### [INFORMATION PROVIDED]
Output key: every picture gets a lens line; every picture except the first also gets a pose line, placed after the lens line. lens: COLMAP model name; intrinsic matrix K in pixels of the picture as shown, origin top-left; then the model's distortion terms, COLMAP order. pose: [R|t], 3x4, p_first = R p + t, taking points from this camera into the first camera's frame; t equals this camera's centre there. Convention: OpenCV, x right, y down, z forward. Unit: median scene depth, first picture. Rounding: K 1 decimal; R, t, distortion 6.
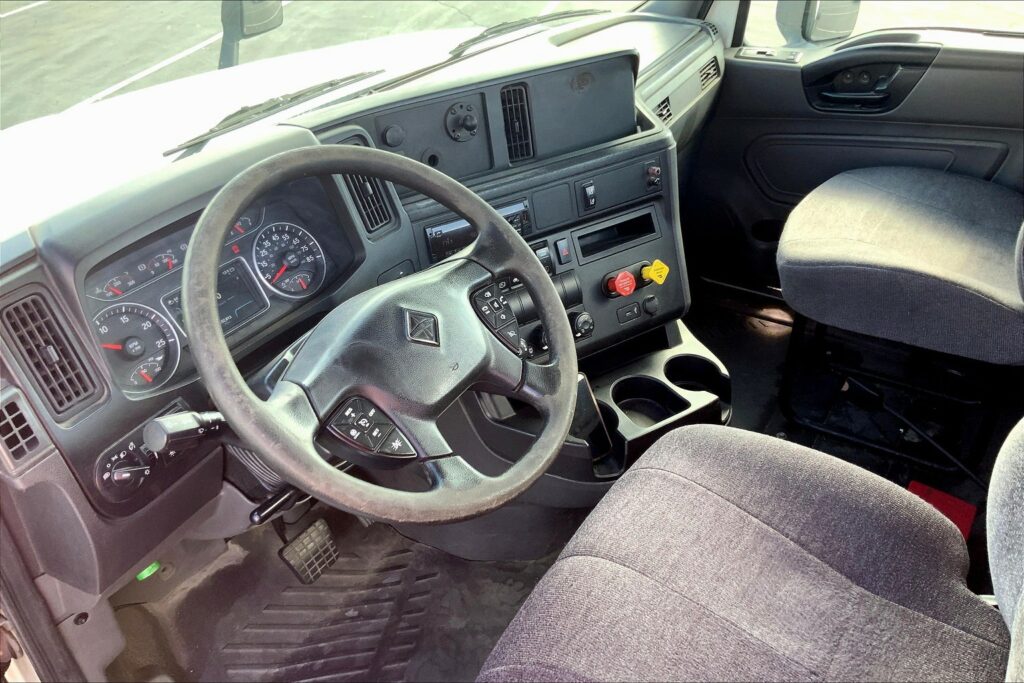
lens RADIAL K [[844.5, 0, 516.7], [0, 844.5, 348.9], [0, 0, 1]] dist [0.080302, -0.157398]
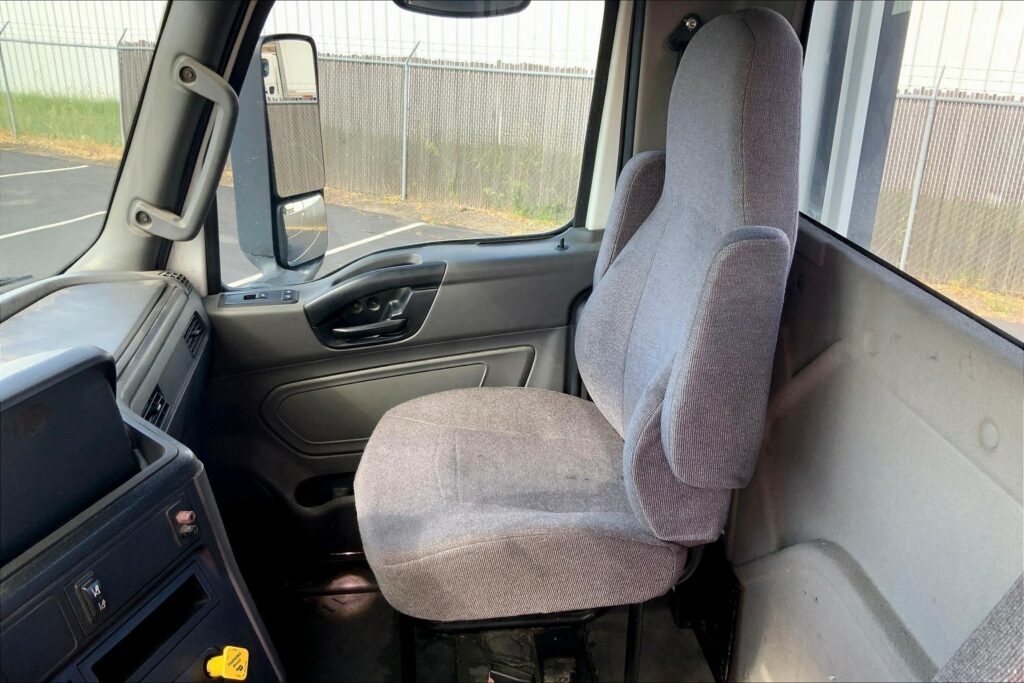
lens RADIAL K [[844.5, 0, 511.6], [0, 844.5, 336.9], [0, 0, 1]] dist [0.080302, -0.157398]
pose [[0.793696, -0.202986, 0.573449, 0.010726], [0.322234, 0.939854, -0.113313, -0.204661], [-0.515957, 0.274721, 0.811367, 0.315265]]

### [WHAT YOU WILL DO]
Reproduce the data above, swapping each occurrence of "lens line" for "intrinsics line" and changing nothing else, and omit the pictures from your output.

### [SOLUTION]
Output key: every picture gets a intrinsics line; every picture except the first also gets a pose line, placed after the intrinsics line. lens: COLMAP model name; intrinsic matrix K in pixels of the picture as shown, origin top-left; then the model's distortion terms, COLMAP order. pose: [R|t], 3x4, p_first = R p + t, taking points from this camera into the first camera's frame; t equals this camera's centre there. Convention: OpenCV, x right, y down, z forward. Unit: median scene depth, first picture. Rounding: K 1 decimal; R, t, distortion 6.
lens RADIAL K [[844.5, 0, 516.7], [0, 844.5, 348.9], [0, 0, 1]] dist [0.080302, -0.157398]
lens RADIAL K [[844.5, 0, 511.6], [0, 844.5, 336.9], [0, 0, 1]] dist [0.080302, -0.157398]
pose [[0.793696, -0.202986, 0.573449, 0.010726], [0.322234, 0.939854, -0.113313, -0.204661], [-0.515957, 0.274721, 0.811367, 0.315265]]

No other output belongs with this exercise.